**Given records:**
==============================

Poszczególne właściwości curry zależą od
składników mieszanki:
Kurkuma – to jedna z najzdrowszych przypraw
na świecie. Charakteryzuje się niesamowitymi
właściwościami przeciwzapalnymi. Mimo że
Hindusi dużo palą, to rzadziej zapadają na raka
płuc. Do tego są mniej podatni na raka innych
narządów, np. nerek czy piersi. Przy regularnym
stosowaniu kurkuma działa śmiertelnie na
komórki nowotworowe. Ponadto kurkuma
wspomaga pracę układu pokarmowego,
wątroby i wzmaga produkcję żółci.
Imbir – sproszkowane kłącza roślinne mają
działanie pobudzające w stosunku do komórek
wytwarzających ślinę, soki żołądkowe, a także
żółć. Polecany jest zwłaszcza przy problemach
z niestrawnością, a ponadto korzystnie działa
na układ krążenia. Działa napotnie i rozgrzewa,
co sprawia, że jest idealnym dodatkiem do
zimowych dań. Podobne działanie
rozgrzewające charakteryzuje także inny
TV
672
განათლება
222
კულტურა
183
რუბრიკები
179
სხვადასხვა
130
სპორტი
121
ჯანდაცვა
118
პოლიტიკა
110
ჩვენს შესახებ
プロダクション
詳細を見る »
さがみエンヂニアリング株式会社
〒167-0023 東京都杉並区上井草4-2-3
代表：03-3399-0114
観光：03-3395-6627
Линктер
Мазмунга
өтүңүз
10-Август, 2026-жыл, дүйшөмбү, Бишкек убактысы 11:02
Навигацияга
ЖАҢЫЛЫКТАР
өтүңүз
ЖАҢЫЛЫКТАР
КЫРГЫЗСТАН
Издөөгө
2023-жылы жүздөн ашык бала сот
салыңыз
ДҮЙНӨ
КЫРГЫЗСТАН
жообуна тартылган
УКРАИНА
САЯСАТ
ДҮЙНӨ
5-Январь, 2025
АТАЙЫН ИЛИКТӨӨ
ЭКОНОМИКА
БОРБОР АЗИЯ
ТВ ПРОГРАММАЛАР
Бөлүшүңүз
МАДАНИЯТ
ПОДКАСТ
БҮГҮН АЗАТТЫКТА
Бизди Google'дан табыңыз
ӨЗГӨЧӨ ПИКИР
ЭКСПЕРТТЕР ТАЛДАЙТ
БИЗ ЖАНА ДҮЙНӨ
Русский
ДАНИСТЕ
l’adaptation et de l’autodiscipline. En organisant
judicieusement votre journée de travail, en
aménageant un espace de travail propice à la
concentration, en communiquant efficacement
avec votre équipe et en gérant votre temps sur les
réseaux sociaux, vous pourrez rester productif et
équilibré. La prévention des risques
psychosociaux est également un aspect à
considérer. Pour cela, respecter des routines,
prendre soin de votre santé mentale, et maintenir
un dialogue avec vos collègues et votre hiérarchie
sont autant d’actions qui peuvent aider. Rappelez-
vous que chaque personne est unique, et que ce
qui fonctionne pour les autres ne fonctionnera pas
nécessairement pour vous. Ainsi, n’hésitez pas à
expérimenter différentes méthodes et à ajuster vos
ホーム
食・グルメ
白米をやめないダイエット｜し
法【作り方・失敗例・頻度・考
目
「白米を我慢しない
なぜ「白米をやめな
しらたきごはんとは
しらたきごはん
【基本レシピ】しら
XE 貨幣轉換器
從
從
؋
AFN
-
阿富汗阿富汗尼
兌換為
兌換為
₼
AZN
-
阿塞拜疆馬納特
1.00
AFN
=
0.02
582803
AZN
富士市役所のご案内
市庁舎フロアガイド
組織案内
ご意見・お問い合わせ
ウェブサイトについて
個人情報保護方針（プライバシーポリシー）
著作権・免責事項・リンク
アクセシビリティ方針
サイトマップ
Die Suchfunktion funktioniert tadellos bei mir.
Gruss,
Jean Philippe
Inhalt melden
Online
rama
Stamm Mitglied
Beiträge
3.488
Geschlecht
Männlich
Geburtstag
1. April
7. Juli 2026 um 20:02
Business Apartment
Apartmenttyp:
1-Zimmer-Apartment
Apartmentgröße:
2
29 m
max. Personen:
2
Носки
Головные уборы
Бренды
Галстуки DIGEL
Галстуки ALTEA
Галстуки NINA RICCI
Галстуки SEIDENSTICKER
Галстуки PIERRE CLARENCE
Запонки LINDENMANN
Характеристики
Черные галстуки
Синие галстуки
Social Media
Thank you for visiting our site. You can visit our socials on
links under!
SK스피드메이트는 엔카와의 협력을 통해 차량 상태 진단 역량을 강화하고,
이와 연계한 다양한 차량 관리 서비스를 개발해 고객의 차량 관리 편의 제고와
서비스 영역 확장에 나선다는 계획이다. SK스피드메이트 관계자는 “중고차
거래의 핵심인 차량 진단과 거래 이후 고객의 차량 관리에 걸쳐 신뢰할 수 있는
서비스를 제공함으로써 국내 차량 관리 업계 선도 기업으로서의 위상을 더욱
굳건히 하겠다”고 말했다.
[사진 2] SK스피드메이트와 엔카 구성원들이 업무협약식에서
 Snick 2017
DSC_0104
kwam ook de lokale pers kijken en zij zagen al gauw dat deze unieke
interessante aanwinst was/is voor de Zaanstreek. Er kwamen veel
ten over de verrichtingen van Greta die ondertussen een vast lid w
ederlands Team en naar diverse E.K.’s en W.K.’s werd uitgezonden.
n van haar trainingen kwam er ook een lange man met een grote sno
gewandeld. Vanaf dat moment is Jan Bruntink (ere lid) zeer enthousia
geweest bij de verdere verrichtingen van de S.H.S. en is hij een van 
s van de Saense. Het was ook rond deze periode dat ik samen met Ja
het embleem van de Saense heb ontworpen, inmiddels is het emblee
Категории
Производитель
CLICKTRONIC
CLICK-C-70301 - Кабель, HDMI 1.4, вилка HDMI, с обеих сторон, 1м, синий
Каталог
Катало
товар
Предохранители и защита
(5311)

==============================

**Description of the task:** Return word for word the lines above from the line with "Inhalt melden" to the line with "Запонки LINDENMANN", including both and leaving out all others.

**Reply to the exercise:**
Inhalt melden
Online
rama
Stamm Mitglied
Beiträge
3.488
Geschlecht
Männlich
Geburtstag
1. April
7. Juli 2026 um 20:02
Business Apartment
Apartmenttyp:
1-Zimmer-Apartment
Apartmentgröße:
2
29 m
max. Personen:
2
Носки
Головные уборы
Бренды
Галстуки DIGEL
Галстуки ALTEA
Галстуки NINA RICCI
Галстуки SEIDENSTICKER
Галстуки PIERRE CLARENCE
Запонки LINDENMANN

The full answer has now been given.